** SOURCE RECORDS follows **

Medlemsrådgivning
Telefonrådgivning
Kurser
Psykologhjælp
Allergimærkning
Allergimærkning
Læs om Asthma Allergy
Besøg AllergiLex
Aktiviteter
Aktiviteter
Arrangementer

** End of SOURCE RECORDS **

THE PROBLEM ->
Restate all of the material above exactly as written.

RESPONSE TO THE EXERCISE ->
Medlemsrådgivning
Telefonrådgivning
Kurser
Psykologhjælp
Allergimærkning
Allergimærkning
Læs om Asthma Allergy
Besøg AllergiLex
Aktiviteter
Aktiviteter
Arrangementer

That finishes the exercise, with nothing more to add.